空手. Karate wird heute von vielen als vom Kobudo unabhängig betrachtet. Zu diesem Missverständnis trug um 1935 eine Änderung des ersten Kanji für Kara Te bei. Hauptsächlich benutzte man vor der Änderung das Kanji für Chinas T’ang Dynastie (617-907), welches neben „To“ auch „Kara“ gesprochen werden kann (唐手). Diese Bezeichnung berücksichtigt den Bezug der okinawanischen Kampfkunst zu China. Okinawa betrieb intensivste Handelsbeziehungen und kulturellen Austausch mit China (Geschichte). Von den beiden Karaterichtungen Shorei- und Shorin-Ryu hat die erstere größeren Bezug zu China, während das Shorin-Ryu mit den Prinzipien der Kobudowaffen und dem japanischen Schwert verbunden wurde.
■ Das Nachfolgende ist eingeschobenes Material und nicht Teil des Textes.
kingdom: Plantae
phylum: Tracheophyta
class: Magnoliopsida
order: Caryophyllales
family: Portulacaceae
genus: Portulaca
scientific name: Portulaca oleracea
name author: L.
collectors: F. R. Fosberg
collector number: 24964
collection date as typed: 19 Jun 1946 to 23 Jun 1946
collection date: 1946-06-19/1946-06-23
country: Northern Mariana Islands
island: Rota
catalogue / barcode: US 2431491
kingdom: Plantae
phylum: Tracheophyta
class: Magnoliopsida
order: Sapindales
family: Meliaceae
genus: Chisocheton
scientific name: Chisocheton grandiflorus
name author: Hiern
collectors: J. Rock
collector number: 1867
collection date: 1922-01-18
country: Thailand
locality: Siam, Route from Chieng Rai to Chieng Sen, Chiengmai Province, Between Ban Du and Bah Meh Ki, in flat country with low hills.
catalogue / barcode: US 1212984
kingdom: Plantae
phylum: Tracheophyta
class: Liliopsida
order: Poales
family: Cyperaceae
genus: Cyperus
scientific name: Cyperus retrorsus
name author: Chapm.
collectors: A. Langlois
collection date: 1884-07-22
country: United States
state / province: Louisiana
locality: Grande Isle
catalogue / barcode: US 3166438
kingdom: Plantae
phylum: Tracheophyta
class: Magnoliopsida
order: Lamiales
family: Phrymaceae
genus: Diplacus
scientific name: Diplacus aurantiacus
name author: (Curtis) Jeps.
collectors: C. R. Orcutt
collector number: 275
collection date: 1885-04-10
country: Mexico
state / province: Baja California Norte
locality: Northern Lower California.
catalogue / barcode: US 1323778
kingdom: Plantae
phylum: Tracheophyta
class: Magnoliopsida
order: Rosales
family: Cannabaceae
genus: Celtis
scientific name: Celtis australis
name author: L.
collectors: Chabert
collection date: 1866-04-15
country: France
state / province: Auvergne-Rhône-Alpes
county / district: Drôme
Kennzeichnend dafür sind dessen schmale Stände, das Abdrehen und vor direktem Zugriff Verbergen (Hanmi) der immer wirksamen Schwachpunktlinie (Seichusen – Herz, Solar Plexus, Genitalien).
Das neue „Kara“ Te bedeutet oberflächlich übersetzt „leere“ Hand. Jedoch bezieht sich das Kanji für „Leer“ wie z.B. Funakoshi Gichin selbst schreibt, auf einen tieferen Aspekt der Kunst. Es meint einen anzustrebenden Geisteszustand. Es wurde damals gegen den Widerstand vieler okinawanischer Meister in den offiziellen Gebrauch eingeführt. Hinter dieser Entscheidung stand nicht Funakoshi alleine, sondern ein Gremium mehrerer okinawanischer Meister. Einige dieser Meister weilten bereits auf der Hauptinsel Japans mit der Aufgabe das okinawanische Karate publik zu machen und zu verbreiten.
Dieses Gremium kam 1936 zusammen. Es bestand beim ersten Treffen aus Meistern wie Chomo Hanashiro, Kyan Chotoku, Choki Motuobu, Chojun Miyagi und weiteren. Funakoshi war beim ersten Treffen nicht anwesend, jedoch schon über ein Jahrzehnt in Tokyo aktiv. Eine Mitschrift der Diskussion rund um Vor- und Nachteile einer Änderung des Kanji ist bis heute überliefert. Es gab für und wider, eine Entscheidung wollte man noch nicht treffen.

Diese Entscheidung kam kurze Zeit später und wurde in Anwesenheit Funakoshis getroffen. Das „neue“ Kanji schreibt sich seitdem offiziell 空手. Da Japan zu dieser Zeit allem Chinesischen ablehnend gegenüber eingestellt war, konnte man auf der Hauptinsel Japans unmöglich das alte Zeichen weiter benutzen. Zuvor wurde das moderne Zeichen auf Okinawa zwar auch schon, jedoch nur sehr selten gebraucht. Lediglich von Chomo Hanashiro (Bild, vordere Reihe, 2. von rechts) ist bekannt, dass er das moderne Kanji bereits um 1905 gebrauchte.
Funakoshi hat sich intensiv mit den Zusammenhängen von Kampfkunst und buddhistischer Philosophie auseinander gesetzt. Wie Funakoshi schreibt, meint das modernere Kanji den anzustrebenden, geistigen Zustand – nämlich den Kopf frei zu machen von störenden Gedanken. Die eigentliche Bedeutung des gewählten Zeichens für „leer“ ist also philosophisch geprägt. Funakoshi schreibt in seinem Meistertext: „Form ist Leere, Leere ist die Form selbst. Das Kara des Kara Te Do hat eben diese Bedeutung“. Sich von störenden Gedanken bei Bedarf frei oder „leer“ machen zu können, ist eine wichtige Eigenschaft im Leben sowie im Kampf. Es beschreibt einen z.B. in Gefahrensituationen anzustrebenden geistigen Zustand. Der eigene Geist soll frei (leer) sein von ablenkenden Gedanken oder Gefühlen, um im Moment der Gefahr frei und unverzüglich agieren zu können. Hieraus leiten sich auch Verbindungen der Kampfkunst zum Zen-Buddhismus und ihren Wurzeln im chinesischen Kung Fu her. Neben vielen anderen Möglichkeiten, die das Katatraining bietet, kann die Kata vielfach wiederholt ausgeführt, als ein Mittel für eine „bewegte“ Meditation zur Übung dieses Zustandes dienen. So lernt man, auch in der Bewegung Ruhe (vor den eigenen Gedanken) zu finden und nicht an dem, was kommt oder dem was war, haften zu bleiben.